Quoted passage >>

· · · ·

Here are my experiences and impressions so far.

My Setup

At work, I’m using IntelliJ Idea 8.0.1 on a Windows XP machine. The code I’m working on right now is a module contained within a larger framework, so I’m actually dealing with two subversion repositories; one for the framework, and another for the module. The larger project points to the module via an svn:externals definition.

Installing git With Cygwin

The first thing I did was get an install of git going. Since I’m using XP, I did this via Cygwin, which is the official route to git on Windows.

To actually be able to use git-svn, I had to install two Cygwin packages: git and subversion-perl.

I ran into some issues with the subversion perl bindings, but reinstalling subversion-perl fixed the problem.

I also needed to download Error.pm from CPAN and place it in <cygwin_root>/lib/perl5.

The final (minor) issue I hit with the installation was git-svn not being in a $PATH directory by default. (If you don’t want to mess with this, you can just say git svn (no hyphen) instead, and it’s all the same — as far as I can tell.)

All in all, the installation wasn’t a walk in the park, but it wasn’t too bad either.

Git-ting The Project

As I mentioned, the code I’m working on is an inner module for a larger piece of code. I toyed with the idea of trying to git the whole thing, but making the svn:externals definition work out seemed like it would be complicated at best. So, for now, I removed the externals definition on my local copy and checked out the inner module directly. (I’d be interested to hear about other ways to handle this.)

To do the checkout, I first prepared a directory:

git-svn init -s http://url.of.the/subversion/repository

(The -s means “stdlayout” — the svn repository has a normal trunk/branches/tags layout. The docs have more info on the different options).

Then to actually grab the repository:

git-svn fetch

Git stores the entire project history along with each repository (see the git tutorial if you want to know more about git), so the fetch can take a long time. This step took about 6 hours to get the ~12k revisions in my project.

If you don’t care about having the whole history, you can tell git to use any revision number as a starting point:

git-svn fetch -rREVISION

Using It

At this point, I could start using normal git commands to manipulate my local repository. To try it out, I created a local branch to do some work in:

rdickerson@rdickerson $> git branch -a     
* master
 
rdickerson@rdickerson$> git checkout -b aa_cache_fix
Switched to a new branch "aa_cache_fix"
 
rdickerson@rdickerson $> git branch -a
* aa_cache_fix
  master

(Again, see the git tutorial if you’re confused).

· · · ·

Recorded information >>
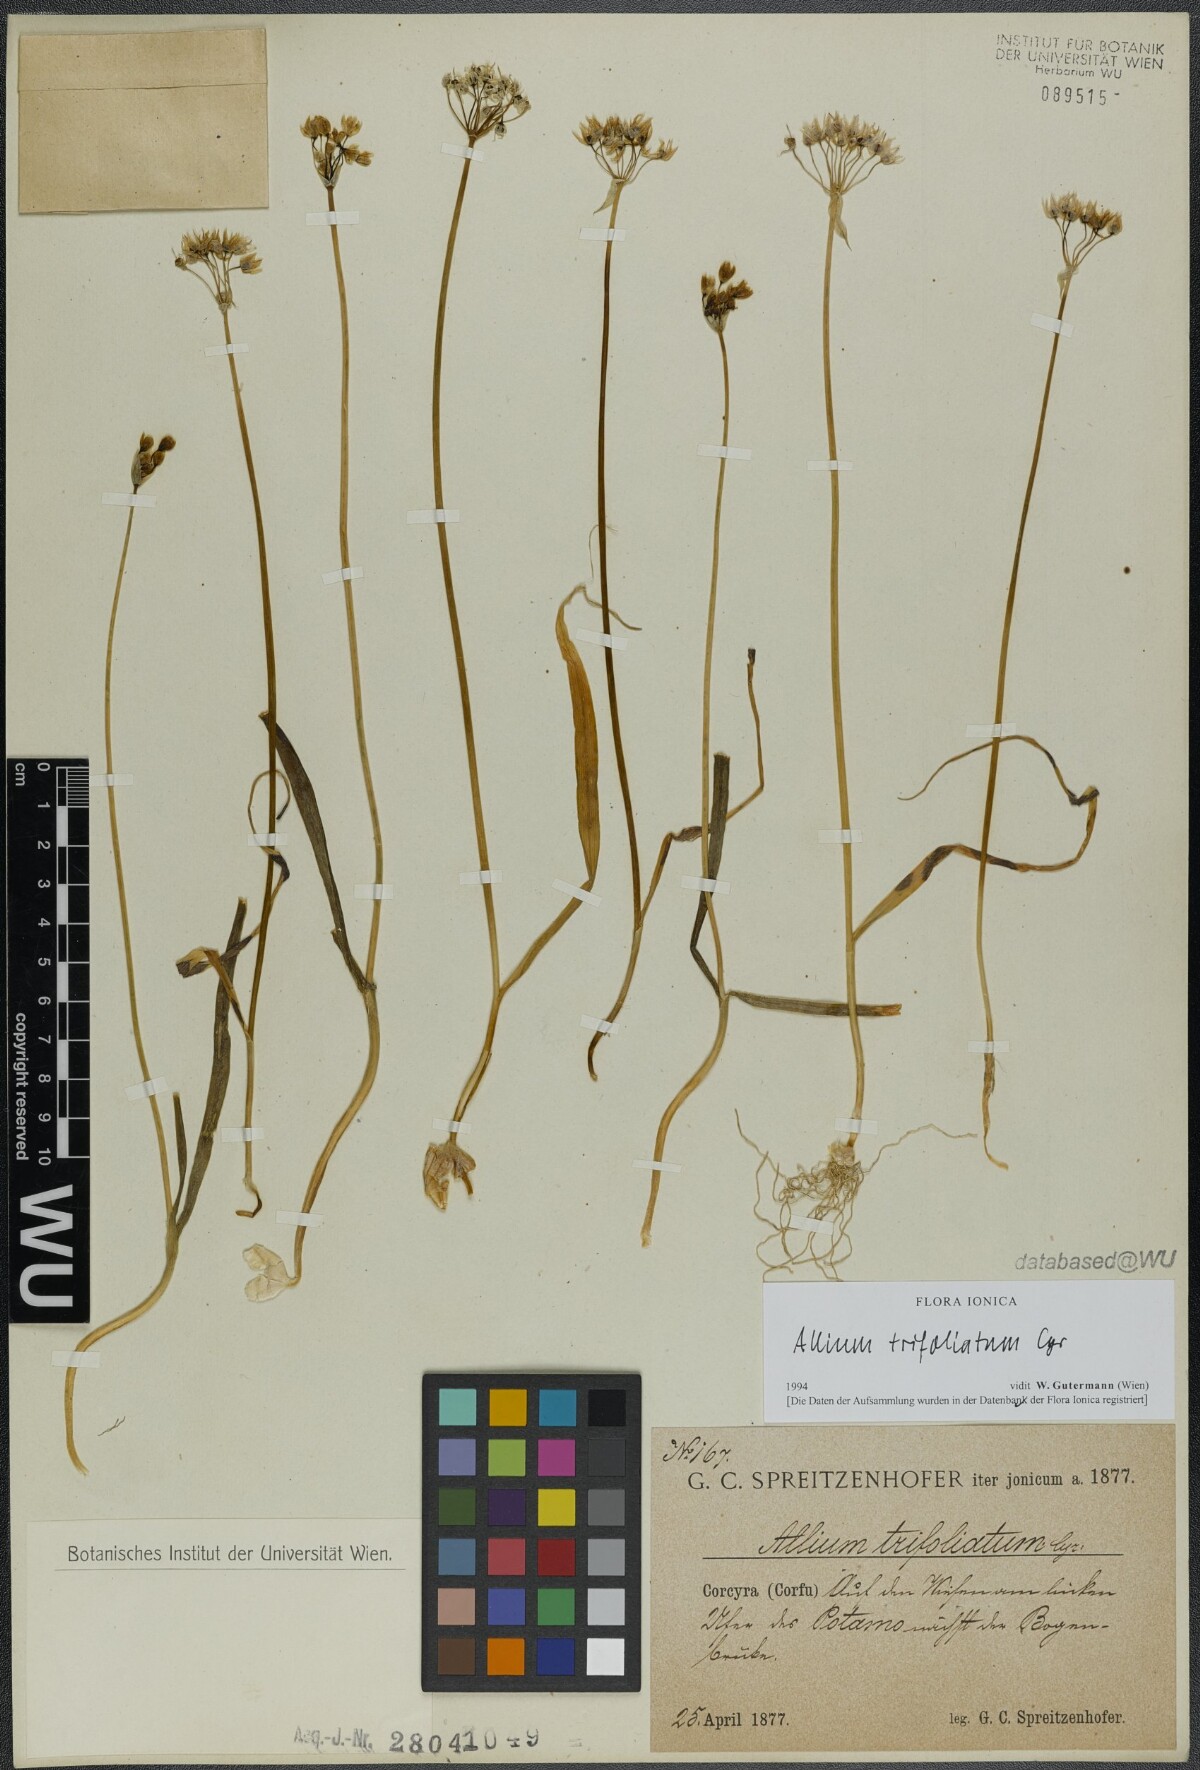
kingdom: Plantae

· · · ·

Aim >> Could you extend the post on using git-svn through Cygwin, picking up right after its last sentence? The material plays no role here.

Reply >>
I made the changes I needed and committed back into the task branch:

rdickerson@rdickerson $> git commit -a

At this point I needed to merge back into the master, but I wanted to consolidate all the incremental changes I had made in the task branch into one big commit I could pass back to subversion. To bundle all of my branch commits together, I used the --squash merge option and made the large single commit to the master branch:

rdickerson@rdickerson $> git checkout master
rdickerson@rdickerson $> git merge aa_cache_fix --squash
rdickerson@rdickerson $> git commit -a -m "Fixed AA Cache"

Then I made sure my project was up-to-date and pushed the changes back out to subversion (the lines = redaction):

rdickerson@rdickerson $> git-svn rebase
Current branch master is up to date.
 
rdickerson@rdickerson $> git-svn dcommit
Committing to --------------- ...
Authentication realm: ------------------
Password for '---------': 
        M       ------- File #1
        M       ------- File #2
Committed r12457
        M       ------- File #1
        M       ------- File #2
r12457 = 09121633e5ca898cc96cd4f2264c987c7f29fc0f (git-svn)
No changes between current HEAD and refs/remotes/git-svn
Resetting to the latest refs/remotes/git-svn

And my commit shows up in both the git and subversion logs. Hooray!

Idea Integration

There are a couple Idea git plugins available, but none of them seem 100% perfect. I went with git4idea, which seems to be the standard.

Idea lets you specify version control systems on a per-directory level, so using git for my inner module and svn for everything else was no problem:

vcs2

The plugin has a nice, simple interface for switching branches:

git_checkout_idea1

Similar things exist for merging, stashing, pushing, pulling, etc.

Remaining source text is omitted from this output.